In any event, what is clear is that the evidence (and indeed NICE) backs this as being a safe and effective treatment for BPH. What is also clear is that patients really want the choice of minimally invasive surgical options for BPH and I think we are approaching a point at which each department has to be able to offer something along these lines. The overall costing and tariff structure for this treatment means it is very slightly better than a transurethral resection of the prostate (TURP) financially for a department, but there are a great many other treatments available in the minimally-invasive BPH field. I guess time will tell, but currently there is certainly a lot of buzz about this one.

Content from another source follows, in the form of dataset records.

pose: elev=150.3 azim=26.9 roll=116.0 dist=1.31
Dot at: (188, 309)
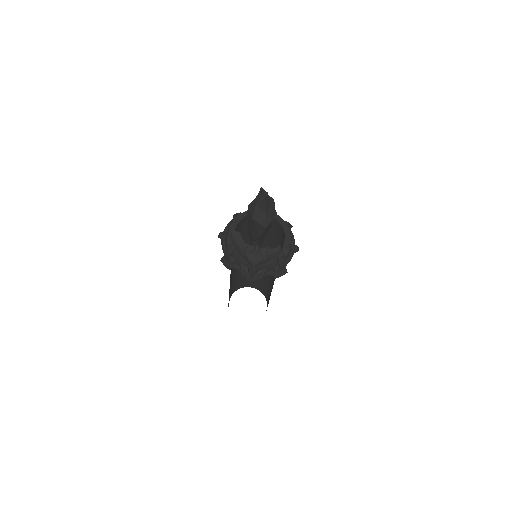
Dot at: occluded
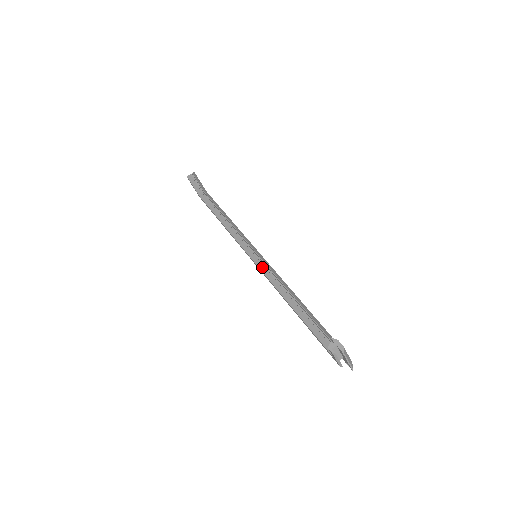
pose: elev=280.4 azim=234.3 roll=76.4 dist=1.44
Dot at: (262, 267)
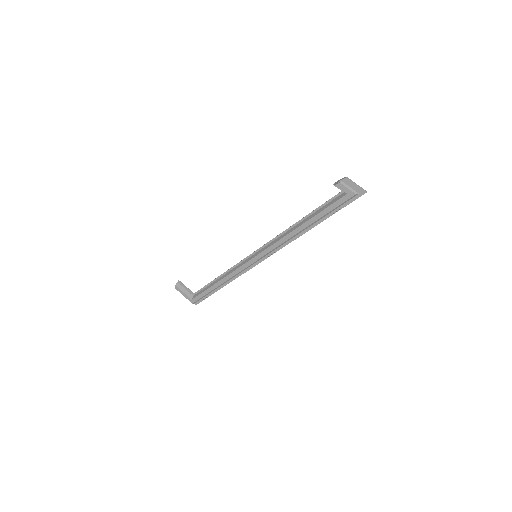
Dot at: (264, 248)
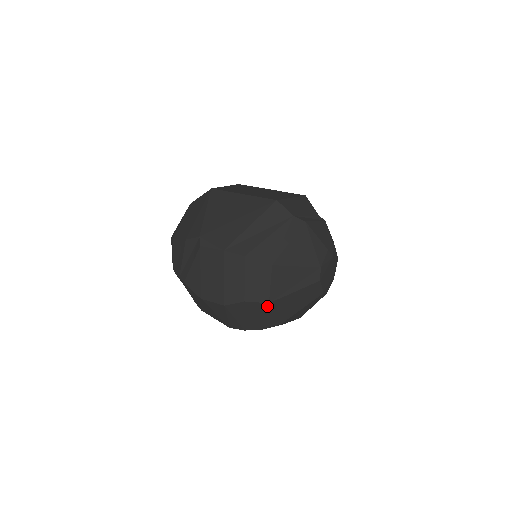
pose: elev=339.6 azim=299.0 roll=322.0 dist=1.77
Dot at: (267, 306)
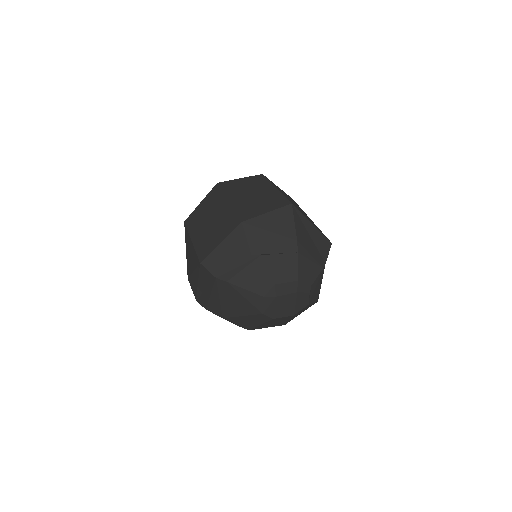
Dot at: occluded
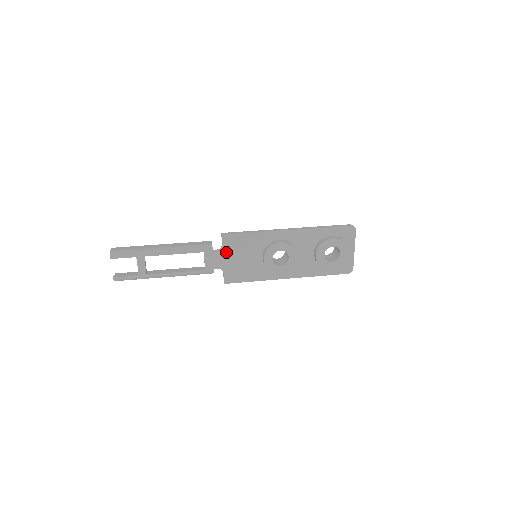
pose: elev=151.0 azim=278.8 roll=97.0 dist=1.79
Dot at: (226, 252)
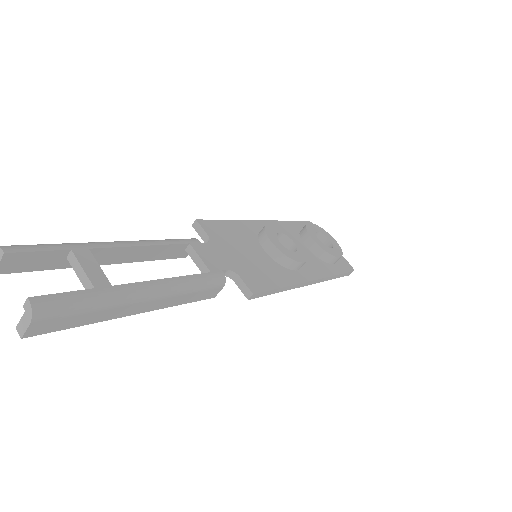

Bacteria becoming resistant to hospital disinfectants, warn scientists
The Guardian – 1 August 2018
I reported back in January 2017 about research that indicated the exposure of Klebisella to chlorhexidine could potentially breed antibiotic resistance. Eighteen months later, this story in The Guardian, provides troubling reading once again. Research in Melbourne, Australia was published this autumn in Science Translational Medicine. The research team (led by Dr Stinear) took 139 enterococcus faecium isolates from their lab which had been saved between 1997 and 2015. Enterococcus is of course a significant cause of nosocomial infections. The team tested cultures of each of these strains for alcohol sensitivity (i.e. How well would alcohol hand rub kill these pathogens?). The results, in a nutshell, were that ‘modern’ enterococcus was 10 times more resistant to being killed by alcohol. These strains have been identified to have accumulated mutations which assist with carbohydrate metabolism, conferring this advantage.
Whilst there is no evidence that we have a problem as yet, this article (and the previous chlorhexidine piece) do give concerning ‘food for thought’. Perhaps in the future, we may actually see a situation where alcohol hand rub isn’t liberally smeared on every visitor daring to enter the hospital? Given that there seems to be a growing tendency towards acquired resistance towards these infection-control adjuncts – sensible rationing and stewardship of their use may be a necessary step in maintaining their usefulness. However, there’s still good old-fashioned soap and water, so probably no need to panic too much, for now.